**YOUR OBJECTIVE:** Copy the entries from the line with "Community hud.gfx and" to the line with "WildBrick142", swapping "Radio" for "Music" and changing nothing else.

Dataset items
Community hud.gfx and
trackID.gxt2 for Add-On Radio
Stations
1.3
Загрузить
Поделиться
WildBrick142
...
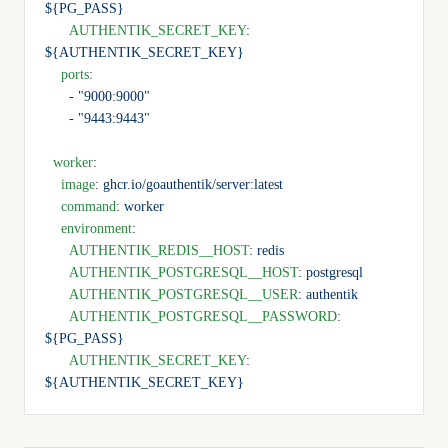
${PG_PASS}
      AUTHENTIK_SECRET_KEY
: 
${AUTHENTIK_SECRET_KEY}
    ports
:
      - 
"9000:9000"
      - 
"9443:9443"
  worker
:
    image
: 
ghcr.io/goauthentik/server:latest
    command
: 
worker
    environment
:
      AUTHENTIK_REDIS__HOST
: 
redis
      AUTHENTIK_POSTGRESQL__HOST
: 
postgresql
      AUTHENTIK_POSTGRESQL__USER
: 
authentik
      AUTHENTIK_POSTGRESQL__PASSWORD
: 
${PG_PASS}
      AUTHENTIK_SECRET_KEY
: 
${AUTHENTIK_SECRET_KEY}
* * *
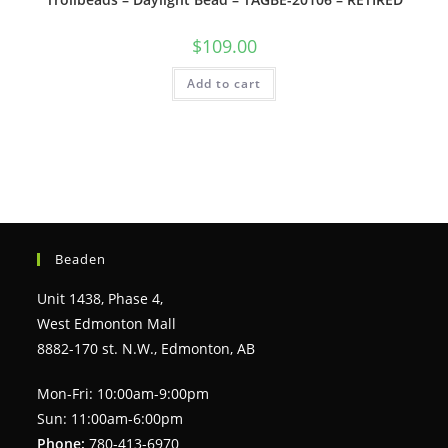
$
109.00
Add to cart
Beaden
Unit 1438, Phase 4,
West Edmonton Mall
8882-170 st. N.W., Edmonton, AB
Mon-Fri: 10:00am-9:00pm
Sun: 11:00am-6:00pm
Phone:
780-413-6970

**YOUR SOLUTION:**
Community hud.gfx and
trackID.gxt2 for Add-On Music
Stations
1.3
Загрузить
Поделиться
WildBrick142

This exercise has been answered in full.